The downturn was also caused by Alphabet Inc.'s (GOOGL - Free Report) earnings report, which highlighted increased capital expenses, leading to a more than 5% drop in Alphabet stock. Tesla Inc. (TSLA - Free Report) also plunged more than 12% following a lack of details from CEO Elon Musk on the company's self-driving vehicle efforts.

Against this backdrop, inverse Nasdaq ETFs like ProShares UltraPro Short QQQ (SQQQ - Free Report) , ProShares Short QQQ (PSQ - Free Report) and ProShares UltraShort QQQ (QID - Free Report) have gained materially. SQQQ ETF was up 10.8% on Jul 24, PSQ rose 3.6% and QID ETF grew 7.2% on Jul 25. Direxion Daily Technology Bear 3x Shares ETF (TECS - Free Report) was up 12%. ProShares Short S&P500 ETF (SH - Free Report) moved down 2.4% as the S&P 500 has considerable exposure to tech stocks.

Investor Sentiment

Investors expressed concerns over the return on investment from substantial AI infrastructure spending.
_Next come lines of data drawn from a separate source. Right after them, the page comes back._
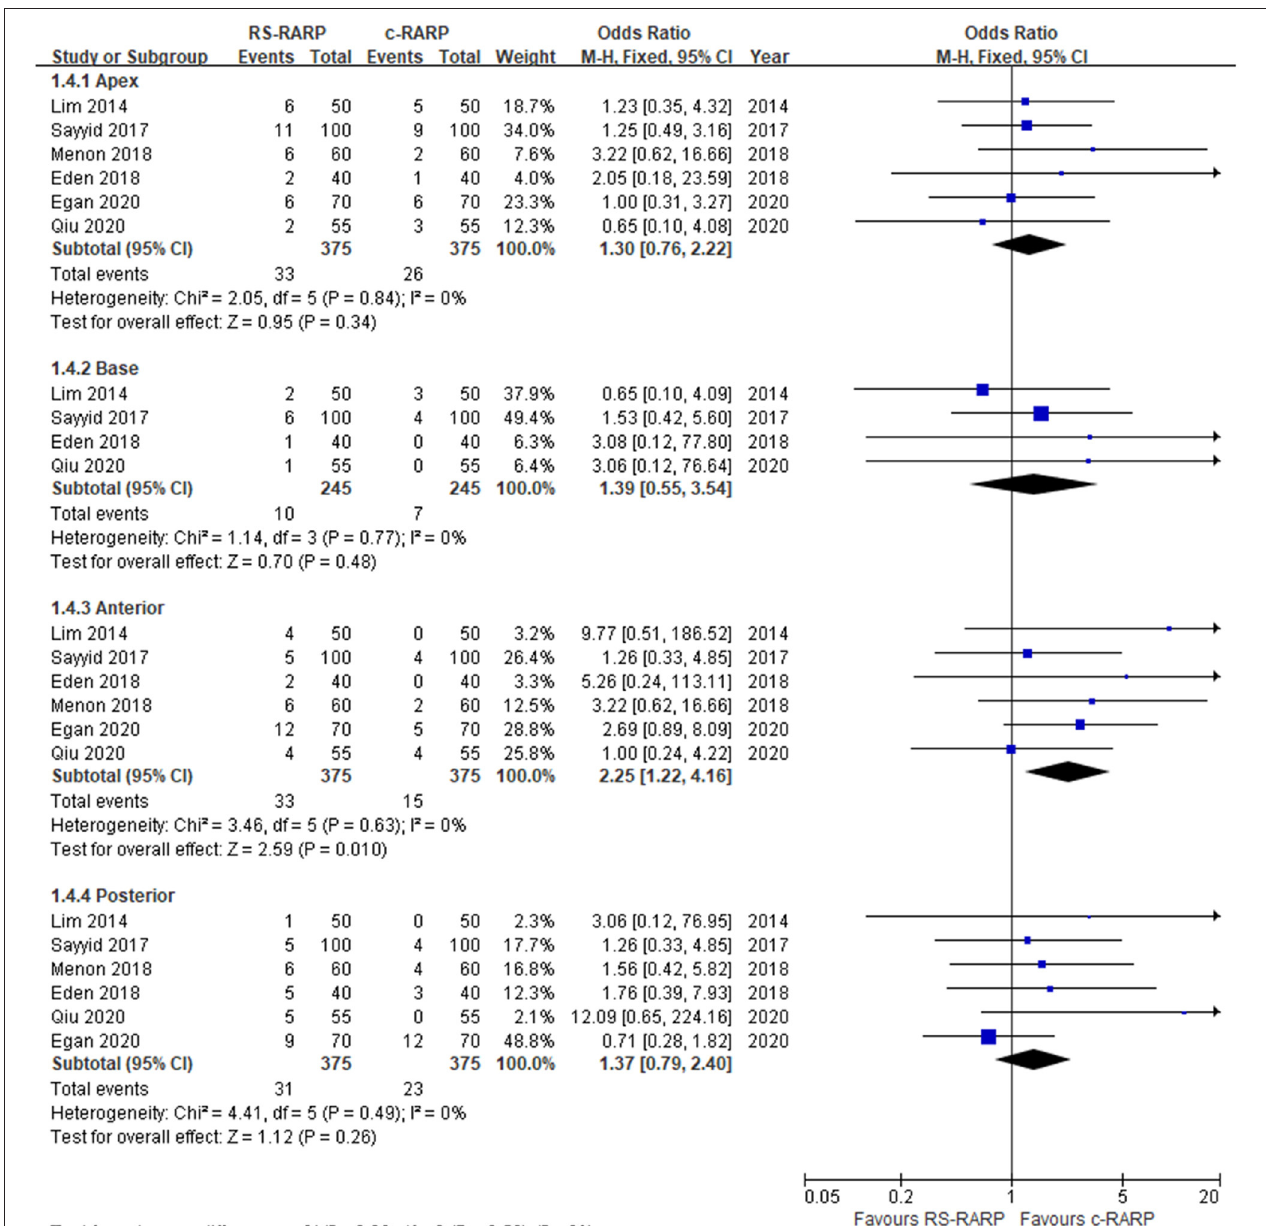
FIGURE 6 | Forest plot of location of positive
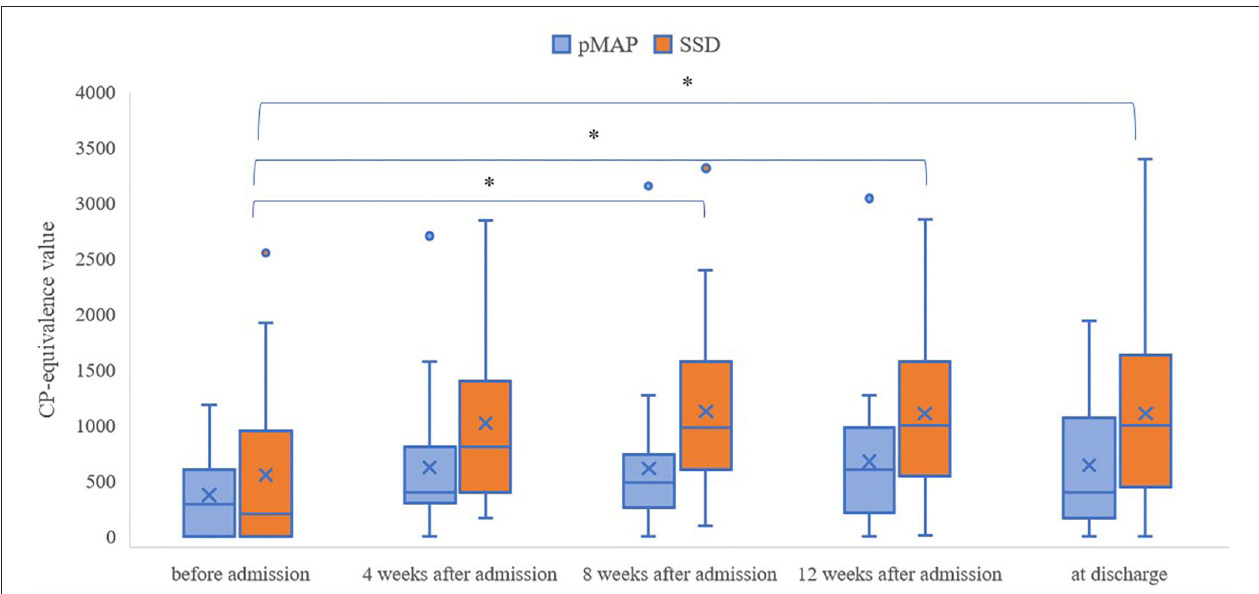
FIGURE 1 | Changes in CP-equivalence value over time within the pMAP and SSD groups. Friedman test: p = 0.0003 in the SSD group, p = 0.337 in the pMAPgroup. Comparisons between time points were performed using Scheffe’s post hoc test. pMAP, persistent methamphetamine-associated psychosis; SSD, schizophrenia spectrum disorders; CP, chlorpromazine. * p <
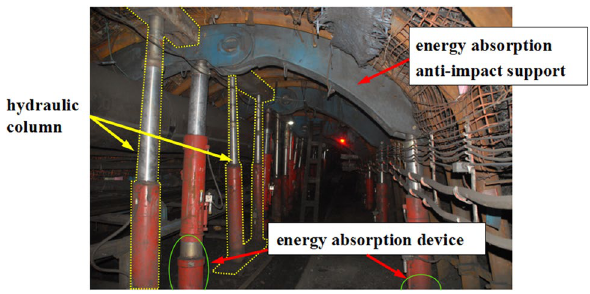
Figure 1. Photograph of energy absorption anti-impact support in the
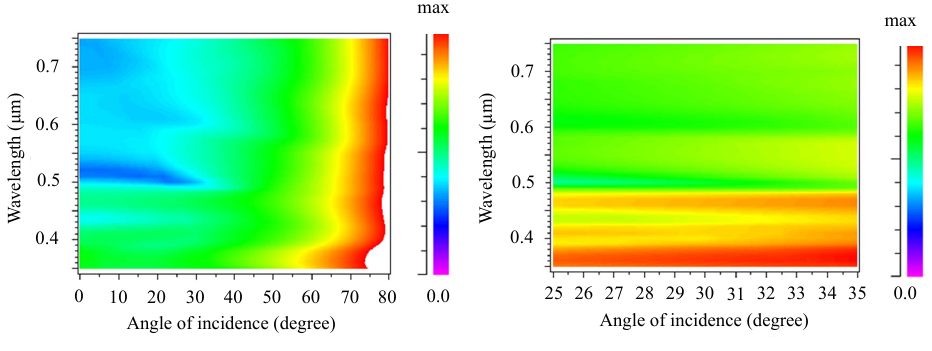
Fig. 6. Reflectances as a function of angle of incident light from visible spectrum for nanostructure with 800 nm period and feature size 200 nm: a – Reflectances for a broad range of angle of incidence; b – Reflectances for a range of angle of incidence corresponding to side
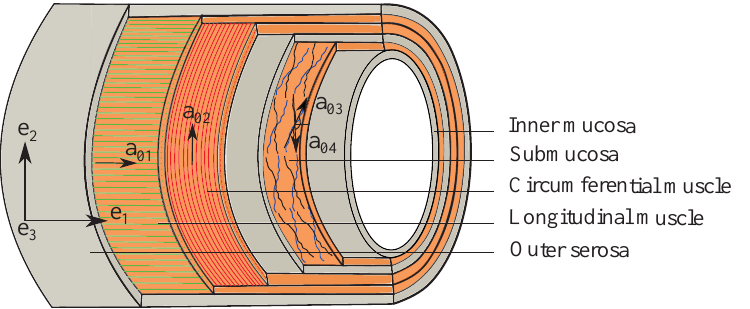
Figure 2. Schema of the multilayer colon showing collagen fiber orientations in the longitudinal muscular ( a 01 ), the circumferential muscular ( a 02 ) and the submucosal ( a 03 , a 04 ) layers with respect to the Cartesian coordinate system ( e 1 , e 2 , e 3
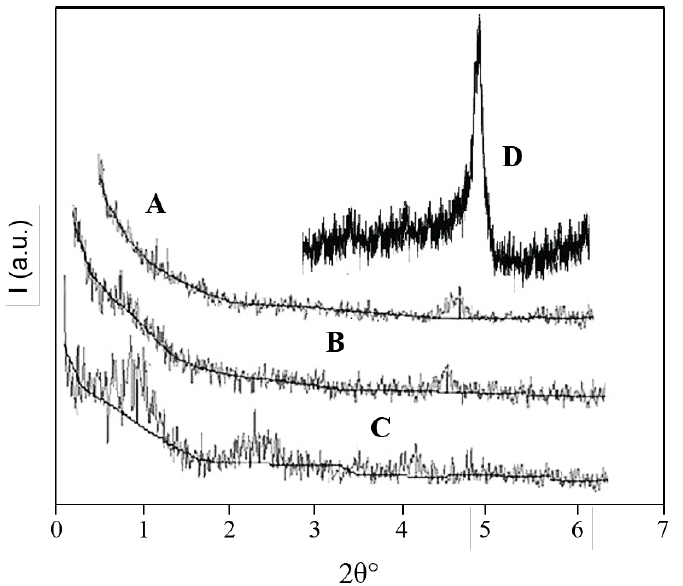
Figure 4. Results of XRD for samples: ( A ) LPS/CNPs 1%, ( B ) LPS/CNPs 3%, ( C ) LPS/CNPs 5%, and ( D ) neat CNPs.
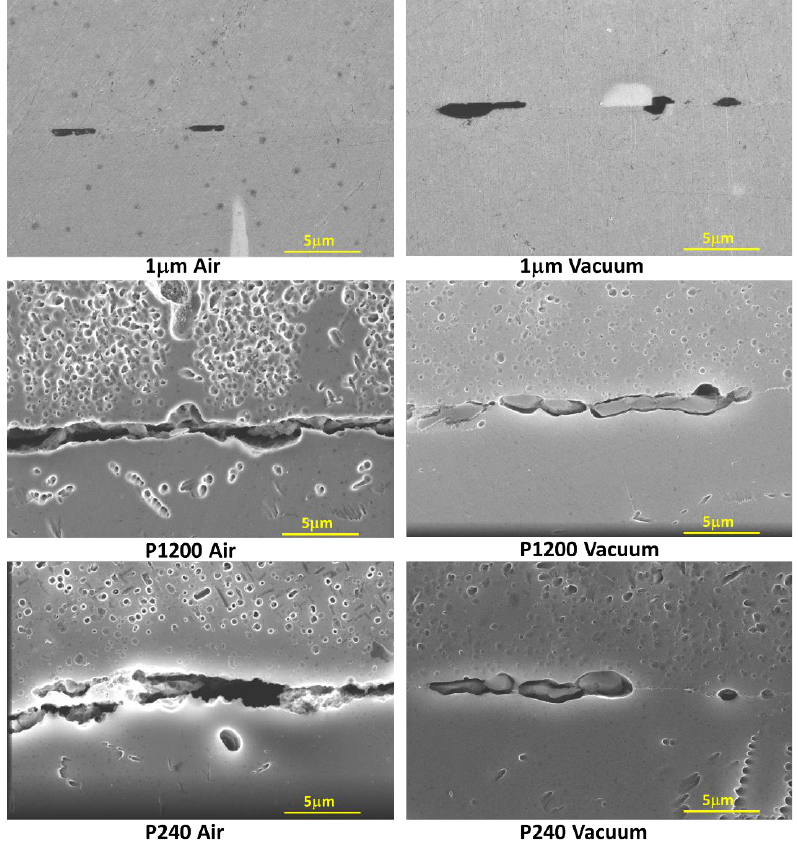
Figure 21. HRSEM microscopic characterization of the interface after DB of AA6061–AA1050 couples with different surface roughness in a vacuum and air oven.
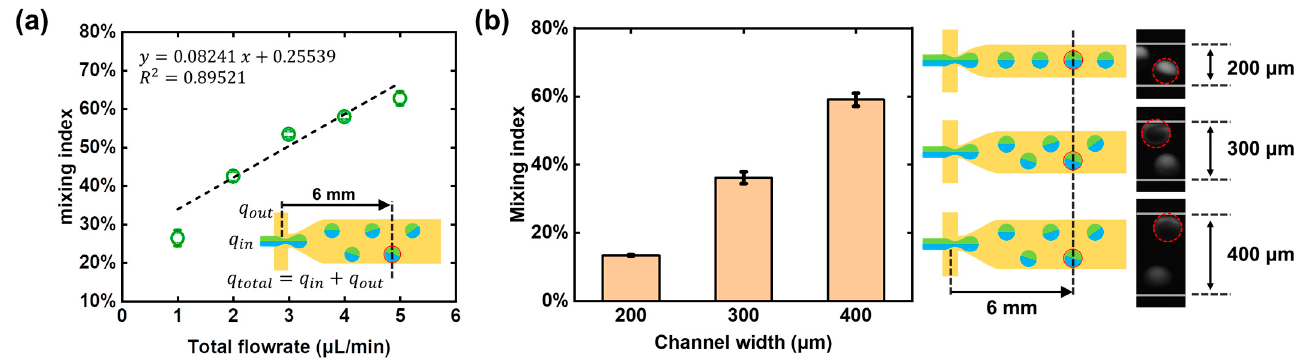
Figure 6. Other factors affecting the mixing index including “total flow rate” and “channel width”. ( a ) Flow rate dependence of mixing index. Each standard deviation under different flow rates was obtained from three independent experiments in the same microfluidic chip. ( b ) The effect of channel width on mixing index. Each standard deviation under different channel width was obtained from three independent experiments at the same flow conditions. The real-time pictures right-side had shown the different mixing states in these three kinds of microchannels.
Alec Young, chief investment strategist at Mapsignals, noted that despite massive investments, the payoff may take longer than expected, impacting short-term earnings for tech giants, as quoted on Bloomberg.

Bloomberg index of the so-called Magnificent Seven technology stocks went down 5.9% on Jul 24, falling below its average price for the past 50 days for the first time since May. However, it has gained 33% since the start of the year.

Reflecting high market uncertainty, options volatility for Nvidia surged to its highest level since mid-March. Meanwhile, demand for puts on Broadcom reached a three-month peak, underscoring investor caution amid the tech selloff.

AI Bubble Speculations

Speculation about an AI bubble added to market jitters, fueled by concerns that the commercial potential of AI may be overestimated, according to market professionals, including Jim Covello from Goldman Sachs. There are also concerns going around related to the profitability of AI investments amid high infrastructure costs.

Valuation Concerns

There is no doubt that tech stock valuations, which had reached historically high levels, contributed to the downturn. Despite the recent correction, many tech giants like Nvidia, Apple and Microsoft remain priced at elevated multiples, raising the stakes for upcoming earnings reports.

Investors seem to be paying attention to increasing concerns from some Wall Street circles that the AI rally, which has injected $9 trillion in value to the S&P 500 over the past year, might collapse soon. Although Wednesday's crash may not signal the beginning of such a downturn, the scale of the decline indicates fear among investors.

Nvidia is priced at 36 times profits projected over the next 12 months compared with an average of 21 for the S&P 500. Apple and Microsoft are both priced at more than 30 times. The valuation is even more alarming, with profit growth for the tech giants poised to slow, per a Bloomberg article, published on Yahoo Finance.